The effect on your ears


Now, measuring response and putting it out in a graph is one thing. What really matters is what your ears make of it.

When you listen to sound coming from your speakers, you don’t sit bang smack in front of your speakers like the microphones that did the response measurements did. It’s interesting to know that diffraction becomes less audible when you sit further away from a speaker than when you sit close to it. That’s because, before it reaches your ears, the sound coming from your speakers also interacts with the room.  In other words, what you hear from a sound system in a domestic environment is far more complex than what a microphone picks up in a reflection-free environment. Therefore in a real environment, the diffraction effects of grilles would be more subtle.

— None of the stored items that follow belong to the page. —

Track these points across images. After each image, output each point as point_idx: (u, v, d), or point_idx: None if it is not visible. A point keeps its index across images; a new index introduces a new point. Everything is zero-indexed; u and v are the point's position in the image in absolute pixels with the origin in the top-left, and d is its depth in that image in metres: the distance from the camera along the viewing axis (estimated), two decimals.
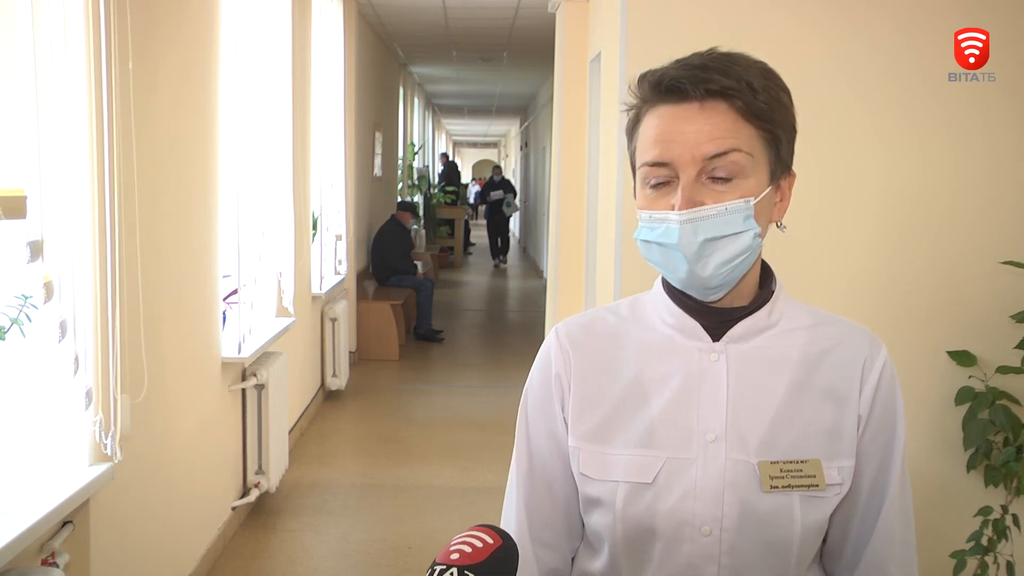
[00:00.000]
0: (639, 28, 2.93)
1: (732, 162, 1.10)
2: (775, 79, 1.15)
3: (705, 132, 1.09)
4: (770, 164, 1.14)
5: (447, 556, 0.98)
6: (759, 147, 1.12)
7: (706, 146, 1.09)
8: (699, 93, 1.10)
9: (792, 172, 1.19)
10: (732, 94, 1.09)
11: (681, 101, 1.11)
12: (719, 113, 1.10)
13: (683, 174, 1.10)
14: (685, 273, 1.12)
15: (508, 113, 18.86)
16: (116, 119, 2.61)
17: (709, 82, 1.09)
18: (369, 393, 6.96)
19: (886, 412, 1.17)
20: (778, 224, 1.19)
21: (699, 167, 1.10)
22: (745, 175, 1.11)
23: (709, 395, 1.16)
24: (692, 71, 1.10)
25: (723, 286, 1.14)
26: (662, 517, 1.13)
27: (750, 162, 1.11)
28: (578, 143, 5.17)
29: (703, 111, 1.10)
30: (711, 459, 1.13)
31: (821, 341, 1.19)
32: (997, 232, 2.85)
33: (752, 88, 1.10)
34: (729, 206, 1.10)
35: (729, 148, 1.09)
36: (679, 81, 1.10)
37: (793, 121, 1.17)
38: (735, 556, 1.12)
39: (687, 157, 1.10)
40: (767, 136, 1.12)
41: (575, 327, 1.26)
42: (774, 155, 1.14)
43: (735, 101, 1.10)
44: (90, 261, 2.53)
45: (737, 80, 1.09)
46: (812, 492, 1.12)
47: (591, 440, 1.19)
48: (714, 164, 1.10)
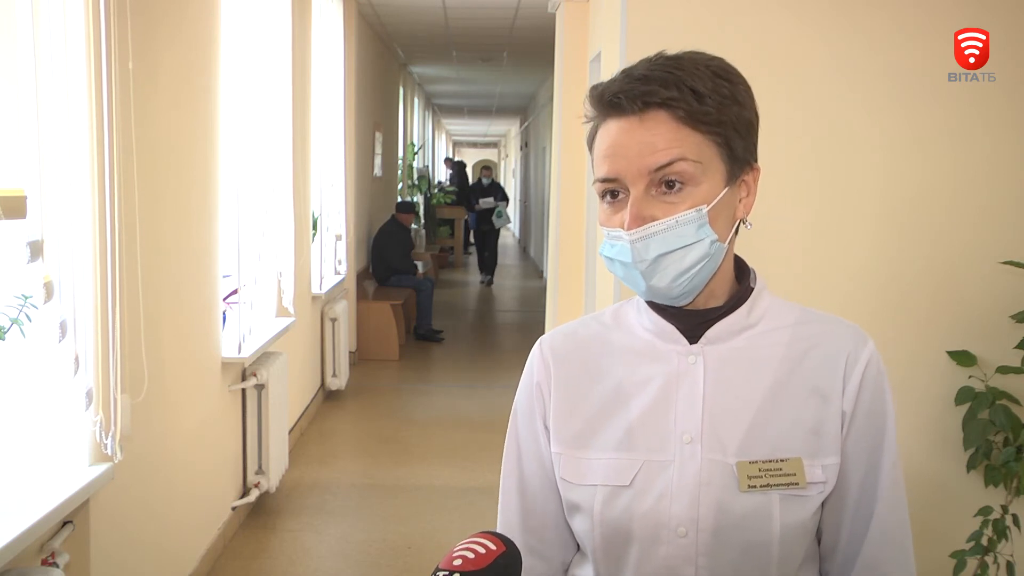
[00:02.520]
0: (639, 28, 2.93)
1: (679, 171, 1.09)
2: (728, 76, 1.13)
3: (647, 145, 1.09)
4: (725, 165, 1.12)
5: (450, 562, 0.98)
6: (708, 152, 1.10)
7: (648, 159, 1.08)
8: (637, 106, 1.09)
9: (755, 167, 1.17)
10: (672, 104, 1.08)
11: (622, 115, 1.10)
12: (660, 124, 1.09)
13: (632, 188, 1.10)
14: (644, 287, 1.13)
15: (508, 113, 18.86)
16: (116, 119, 2.61)
17: (647, 95, 1.08)
18: (369, 393, 6.96)
19: (872, 409, 1.16)
20: (743, 221, 1.18)
21: (646, 180, 1.09)
22: (696, 182, 1.10)
23: (686, 397, 1.16)
24: (632, 84, 1.09)
25: (687, 293, 1.14)
26: (639, 519, 1.13)
27: (699, 168, 1.09)
28: (578, 143, 5.16)
29: (643, 124, 1.09)
30: (688, 460, 1.13)
31: (805, 339, 1.18)
32: (997, 232, 2.85)
33: (696, 93, 1.08)
34: (679, 218, 1.09)
35: (673, 158, 1.08)
36: (617, 96, 1.10)
37: (751, 116, 1.15)
38: (712, 557, 1.12)
39: (632, 171, 1.09)
40: (717, 140, 1.11)
41: (558, 337, 1.27)
42: (727, 155, 1.12)
43: (676, 111, 1.08)
44: (90, 261, 2.53)
45: (678, 88, 1.08)
46: (792, 491, 1.12)
47: (572, 446, 1.20)
48: (661, 175, 1.09)
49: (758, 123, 1.17)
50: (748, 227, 1.19)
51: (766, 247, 1.18)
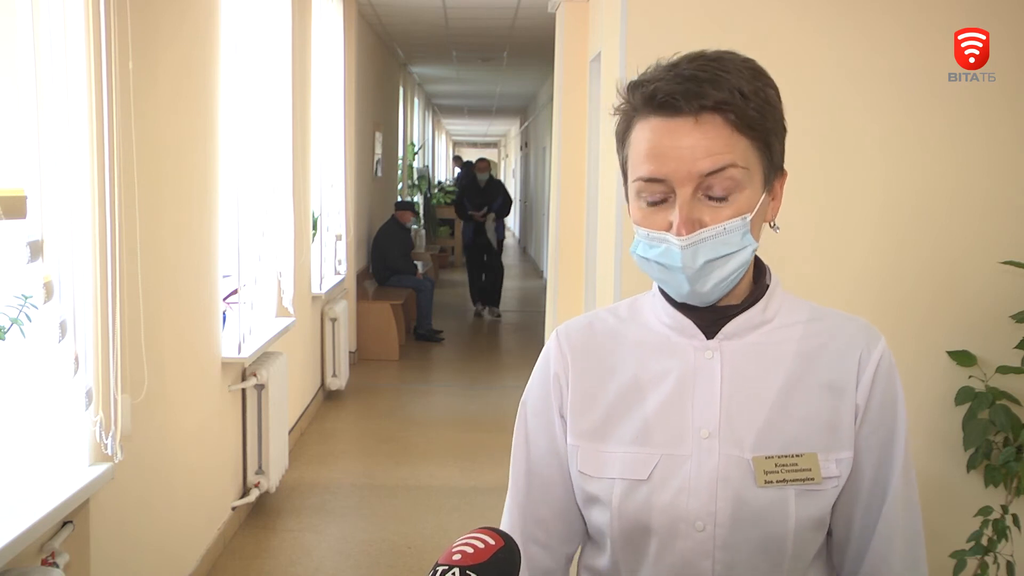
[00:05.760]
0: (639, 28, 2.93)
1: (728, 178, 1.09)
2: (763, 78, 1.13)
3: (701, 148, 1.08)
4: (764, 172, 1.13)
5: (449, 557, 0.99)
6: (753, 158, 1.11)
7: (703, 163, 1.08)
8: (693, 108, 1.08)
9: (784, 171, 1.18)
10: (726, 107, 1.08)
11: (674, 115, 1.09)
12: (714, 128, 1.08)
13: (680, 191, 1.09)
14: (687, 291, 1.14)
15: (508, 113, 18.86)
16: (116, 119, 2.61)
17: (703, 96, 1.07)
18: (369, 393, 6.96)
19: (885, 403, 1.17)
20: (771, 224, 1.19)
21: (695, 184, 1.09)
22: (741, 189, 1.10)
23: (703, 392, 1.17)
24: (684, 84, 1.08)
25: (720, 297, 1.16)
26: (657, 513, 1.14)
27: (745, 175, 1.10)
28: (578, 143, 5.17)
29: (698, 126, 1.08)
30: (705, 455, 1.14)
31: (818, 335, 1.19)
32: (997, 232, 2.85)
33: (744, 96, 1.08)
34: (727, 226, 1.10)
35: (726, 164, 1.08)
36: (672, 96, 1.08)
37: (783, 119, 1.15)
38: (729, 551, 1.13)
39: (683, 173, 1.09)
40: (760, 145, 1.11)
41: (575, 329, 1.27)
42: (767, 162, 1.13)
43: (728, 114, 1.08)
44: (90, 261, 2.53)
45: (729, 91, 1.08)
46: (808, 486, 1.13)
47: (589, 438, 1.20)
48: (710, 181, 1.09)
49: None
50: (776, 230, 1.20)
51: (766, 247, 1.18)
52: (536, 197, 15.37)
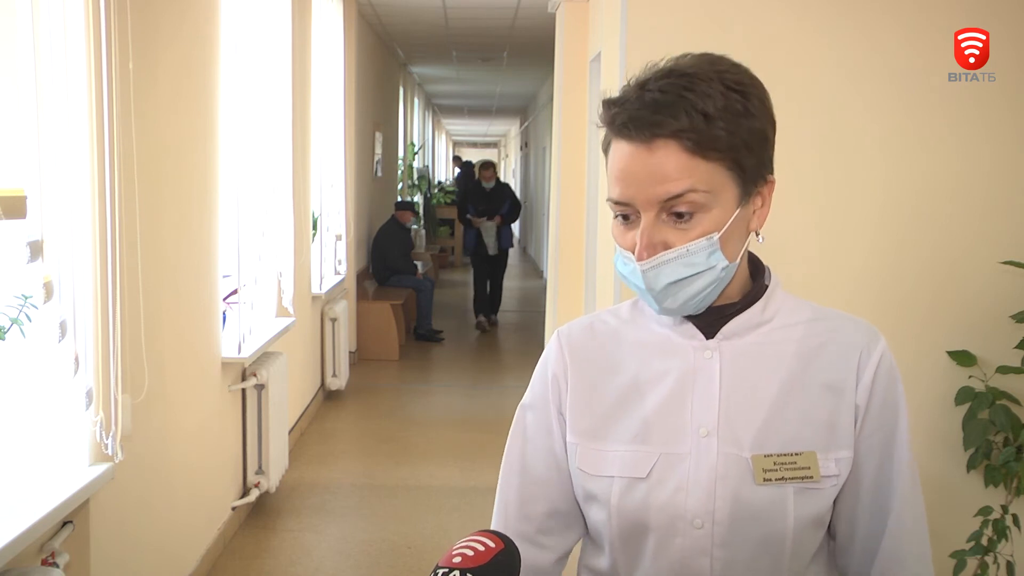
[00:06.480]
0: (639, 28, 2.93)
1: (689, 202, 1.08)
2: (741, 87, 1.10)
3: (657, 176, 1.08)
4: (737, 187, 1.11)
5: (449, 560, 1.00)
6: (718, 178, 1.09)
7: (658, 189, 1.08)
8: (645, 137, 1.08)
9: (770, 179, 1.16)
10: (682, 135, 1.07)
11: (632, 140, 1.09)
12: (669, 155, 1.07)
13: (644, 215, 1.10)
14: (658, 309, 1.15)
15: (508, 113, 18.86)
16: (116, 119, 2.61)
17: (656, 126, 1.07)
18: (369, 393, 6.96)
19: (886, 403, 1.17)
20: (756, 234, 1.18)
21: (657, 207, 1.09)
22: (706, 210, 1.09)
23: (702, 391, 1.17)
24: (642, 112, 1.08)
25: (698, 309, 1.16)
26: (655, 511, 1.15)
27: (708, 198, 1.09)
28: (578, 143, 5.17)
29: (652, 154, 1.08)
30: (704, 454, 1.15)
31: (818, 334, 1.19)
32: (997, 232, 2.85)
33: (707, 117, 1.07)
34: (691, 247, 1.10)
35: (684, 190, 1.08)
36: (626, 126, 1.09)
37: (765, 127, 1.13)
38: (727, 549, 1.13)
39: (642, 198, 1.09)
40: (728, 163, 1.09)
41: (576, 330, 1.28)
42: (738, 177, 1.11)
43: (684, 141, 1.07)
44: (90, 261, 2.53)
45: (688, 114, 1.06)
46: (807, 484, 1.13)
47: (589, 437, 1.21)
48: (671, 205, 1.09)
49: (775, 131, 1.15)
50: (760, 240, 1.19)
51: (766, 247, 1.18)
52: (536, 197, 15.36)
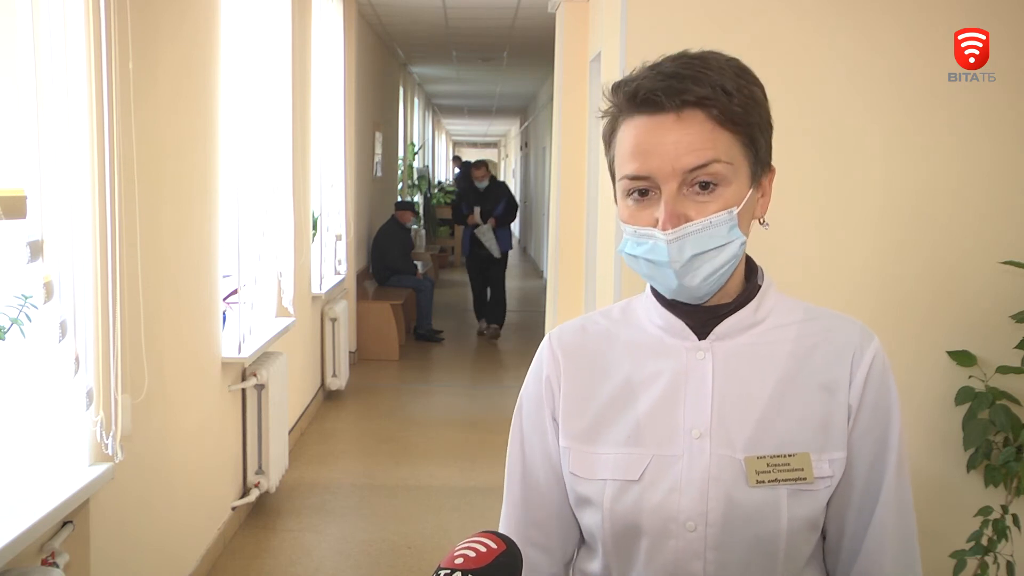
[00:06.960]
0: (639, 28, 2.93)
1: (713, 173, 1.09)
2: (748, 76, 1.13)
3: (684, 144, 1.08)
4: (750, 167, 1.13)
5: (451, 561, 1.00)
6: (738, 153, 1.11)
7: (685, 158, 1.08)
8: (675, 104, 1.09)
9: (772, 168, 1.18)
10: (708, 103, 1.08)
11: (656, 112, 1.10)
12: (696, 123, 1.09)
13: (664, 187, 1.10)
14: (675, 286, 1.14)
15: (508, 113, 18.86)
16: (116, 119, 2.61)
17: (684, 92, 1.08)
18: (369, 393, 6.96)
19: (878, 403, 1.16)
20: (761, 221, 1.19)
21: (680, 179, 1.09)
22: (727, 183, 1.10)
23: (695, 392, 1.17)
24: (666, 81, 1.09)
25: (711, 291, 1.15)
26: (648, 513, 1.14)
27: (730, 170, 1.10)
28: (578, 143, 5.17)
29: (680, 122, 1.09)
30: (696, 455, 1.14)
31: (811, 335, 1.19)
32: (997, 232, 2.85)
33: (727, 92, 1.09)
34: (713, 219, 1.10)
35: (709, 160, 1.09)
36: (654, 93, 1.09)
37: (769, 117, 1.16)
38: (721, 551, 1.13)
39: (667, 170, 1.09)
40: (745, 140, 1.12)
41: (568, 332, 1.28)
42: (753, 157, 1.13)
43: (711, 110, 1.09)
44: (90, 261, 2.53)
45: (711, 87, 1.08)
46: (800, 486, 1.12)
47: (581, 440, 1.20)
48: (695, 175, 1.09)
49: (772, 130, 1.17)
50: (766, 227, 1.20)
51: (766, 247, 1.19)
52: (536, 197, 15.36)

Because of that, diffraction from the speaker grille is very unlikely to be audible unless it is very bad. When it comes to diffraction and sound quality, nearby objects and bad speaker placement (like placing you speakers too close to a wall) are a lot more likely to be a source of diffraction that is actually audible.




Does having your speaker grilles on or off affect sound quality?  The answer to that is a that generally speaking, speakers will sound better without the grilles.  But there is a definite difference between individual speakers. On top of that, it’s unlikely that the difference in sound quality between your speaker with or without grille will be a major one.

So, if protecting your speakers from little Johnny is a concern or if looks are important for your other half, don’t feel bad about having the grille on. You’re unlikely to notice. But for an audiophile listener, the small difference in sound quality may just be important enough.